Proximidade de capivaras com populações humanas favorece a transmissão de bactéria letal por carrapatos, que podem ser controlados por estratégia vacinal – Foto: Julio Cesar Bazanini/USP Imagens“É uma estratégia vacinal diferente, mas espera-se que a resposta no hospedeiro seja a mesma”, descreve a pesquisadora. Atualmente, ela faz testes da aplicação do imunizante em animais em sua pesquisa de doutorado.
Alta letalidade da doença
Nos humanos, a bactéria coloniza as células dos vasos sanguíneos, o que causa uma inflamação (vasculite), cuja progressão pode ser fatal. A vasculite também leva ao surgimento de manchas na pele — ou máculas, e daí o nome da doença (“febre maculosa”) — que se espalham pelo corpo. Nem todas as pessoas infectadas têm máculas e os sintomas iniciais são muitos confundidos com outras viroses, como a dengue.
Nos primeiros dias, a pessoa infectada tem febre e sente dores na cabeça e no corpo. Se o paciente não tiver percebido que foi picado ou não se lembrar de dizer isso durante o atendimento médico, dificilmente haverá a suspeita de um quadro de febre maculosa. Assim, não será prescrito o antibiótico adequado, a doxiciclina.

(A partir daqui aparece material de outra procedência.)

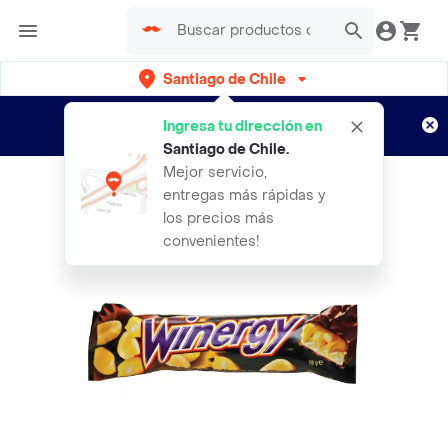
Santiago de Chile
Regístrate
¿Nuevo en Rappi?
y disfruta de
Ingresa tu dirección en
envíos gratis por semanas
Aplican TyC
Santiago de Chile
.
Mejor servicio,
entregas más rápidas y
los precios más
convenientes!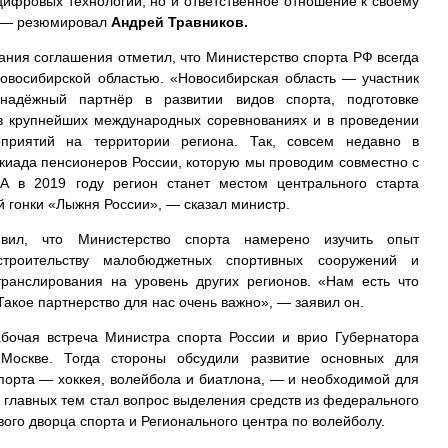
 цифровых технологий, но и ответственное отношение к своему
, — резюмировал
Андрей Травников.
ния соглашения отметил, что Министерство спорта РФ всегда
Новосибирской областью. «Новосибирская область — участник
адёжный партнёр в развитии видов спорта, подготовке
в крупнейших международных соревнованиях и в проведении
приятий на территории региона. Так, совсем недавно в
киада пенсионеров России, которую мы проводим совместно с
А в 2019 году регион станет местом центрального старта
 гонки «Лыжня России», — сказал министр.
ил, что Министерство спорта намерено изучить опыт
строительству малобюджетных спортивных сооружений и
транслирования на уровень других регионов. «Нам есть что
 Такое партнерство для нас очень важно», — заявил он.
бочая встреча Министра спорта России и врио Губернатора
Москве. Тогда стороны обсудили развитие основных для
порта — хоккея, волейбола и биатлона, — и необходимой для
з главных тем стал вопрос выделения средств из федерального
ого дворца спорта и Регионального центра по волейболу.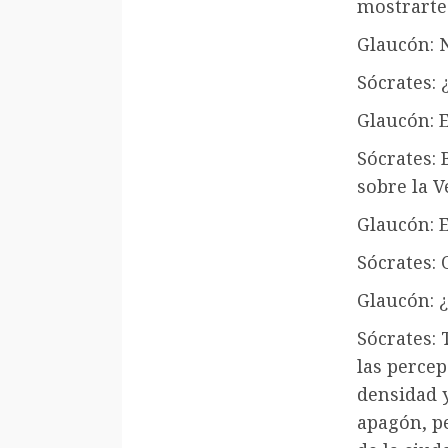
mostrarte
Glaucón: N
Sócrates: 
Glaucón: 
Sócrates:
sobre la V
Glaucón: E
Sócrates: 
Glaucón: 
Sócrates: 
las percep
densidad y
apagón, p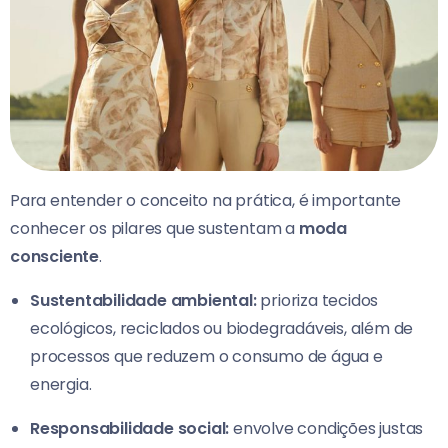
Para entender o conceito na prática, é importante
conhecer os pilares que sustentam a
moda
consciente
.
Sustentabilidade ambiental:
prioriza tecidos
ecológicos, reciclados ou biodegradáveis, além de
processos que reduzem o consumo de água e
energia.
Responsabilidade social:
envolve condições justas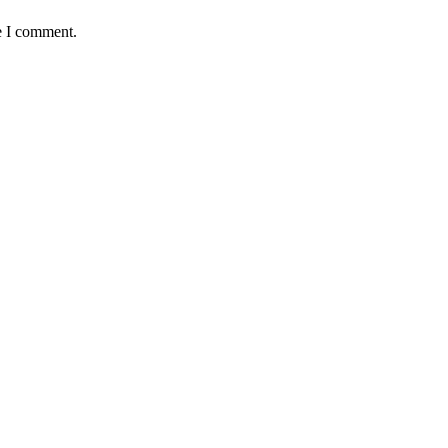
e I comment.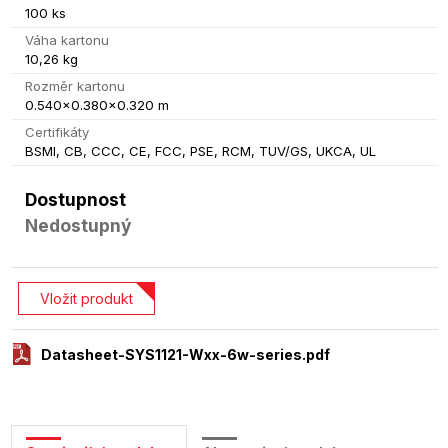
100 ks
Váha kartonu
10,26 kg
Rozměr kartonu
0.540x0.380x0.320 m
Certifikáty
BSMI, CB, CCC, CE, FCC, PSE, RCM, TUV/GS, UKCA, UL
Dostupnost
Nedostupný
Vložit produkt
Datasheet-SYS1121-Wxx-6w-series.pdf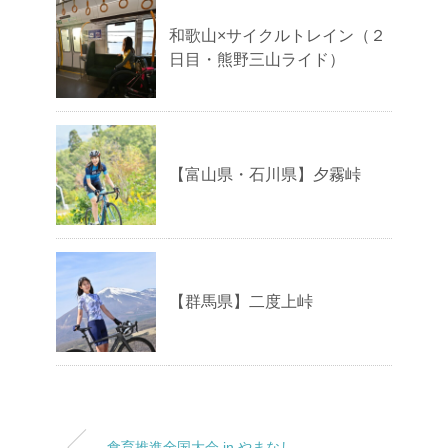
和歌山×サイクルトレイン（２
日目・熊野三山ライド）
【富山県・石川県】夕霧峠
【群馬県】二度上峠
食育推進全国大会 in やまなし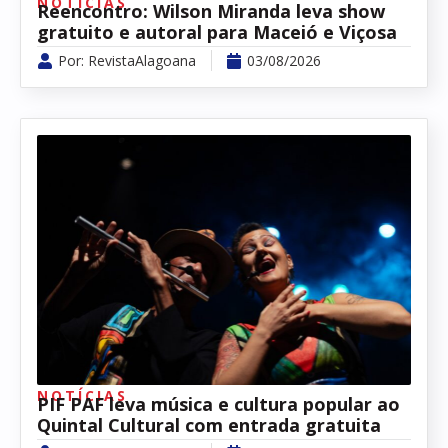
NOTÍCIAS
Reencontro: Wilson Miranda leva show
gratuito e autoral para Maceió e Viçosa
Por:
RevistaAlagoana
03/08/2026
NOTÍCIAS
PIF PAF leva música e cultura popular ao
Quintal Cultural com entrada gratuita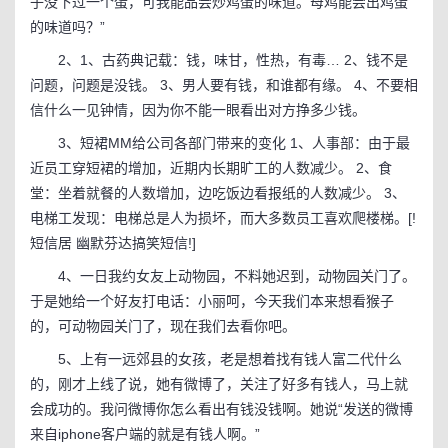
子没下过一个蛋，可我能品尝炒鸡蛋的味道。母鸡能尝出鸡蛋
的味道吗？”
2、1、古药典记载：钱，味甘，性热，有毒… 2、钱不是
问题，问题是没钱。 3、男人要有钱，和谁都有缘。 4、不要相
信什么一见钟情，因为你不能一眼看出对方挣多少钱。
3、短裙MM给公司各部门带来的变化 1、人事部：由于最
近员工穿短裙的增加，近期内长期旷工的人数减少。 2、食
堂：坐着就餐的人数增加，边吃饭边看报纸的人数减少。 3、
电梯工发现：电梯总是人为损坏，而大多数员工喜欢爬楼梯。[!
短信居 幽默芬达搞笑短信!]
4、一日我约女友上动物园，不料她迟到，动物园关门了。
于是她给一个好友打电话：小丽呵，今天我们本来想看猴子
的，可动物园关门了，现在我们去看你吧。
5、上有一远郊县的女孩，老是想着找有钱人富二代什么
的，刚才上线了说，她有微博了，关注了好多有钱人，马上就
会成功的。我问微博你怎么看出有钱没钱啊。她说“发送的微博
来自iphone客户端的就是有钱人啊。”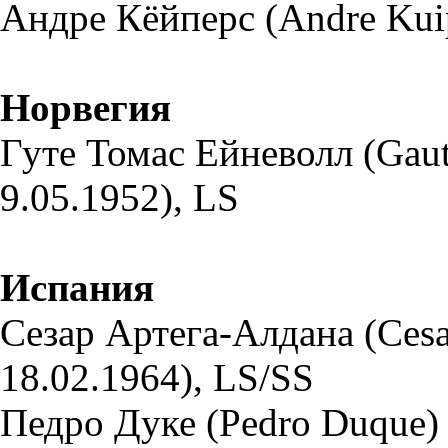
Андре Кёйперс (Andre Kuipe
Норвегия
Гуте Томас Ейневолл (Gaut
9.05.1952), LS
Испания
Сезар Артега-Алдана (Cesar
18.02.1964), LS/SS
Педро Дуке (Pedro Duque)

O diagnóstico para febre maculosa é feito por reação de imunofluorescência indireta, que só é confiável após mais de dez dias a partir dos primeiros sintomas, quando o corpo já produziu anticorpos. Portanto, até a obtenção do diagnóstico positivo para Rickettsia rickettsii, possivelmente o tratamento com antibiótico não será mais eficaz. “Controlar a população do vetor, portanto, é a melhor medida para controlar a doença e evitar mortes”, explica a veterinária.
A pesquisadora explicou que poucos casos são registrados por conta da falta de dados. Dado o cenário, bloquear o vetor é a melhor medida para combater a doença. “Não temos um diagnóstico laboratorial efetivo nos primeiros dias da doença. Para esperar um diagnóstico positivo para Rickettsia rickettsii, possivelmente o tratamento não será mais eficaz”, diz ela.
A partir do estudo, pedaços dessa proteína (peptídeos) estão sendo produzidos para imunizar animais que produzirão anticorpos contra ela. O estudo faz parte da pesquisa de doutorado de Marcelly, atualmente em desenvolvimento. Os anticorpos devem neutralizar a proteína, levando à morte do carrapato ao se alimentar, assim como o tratamento feito durante a etapa anterior.
O artigo contou com apoio de vários órgãos de fomento, sendo o principal a Fapesp. Todos os testes com animais foram realizados de acordo com a Lei 11.794/2008, que estabelece procedimentos para o uso científico de animais, e aprovados pela Comissão de Ética no Uso dos Animais (CEUA) da USP.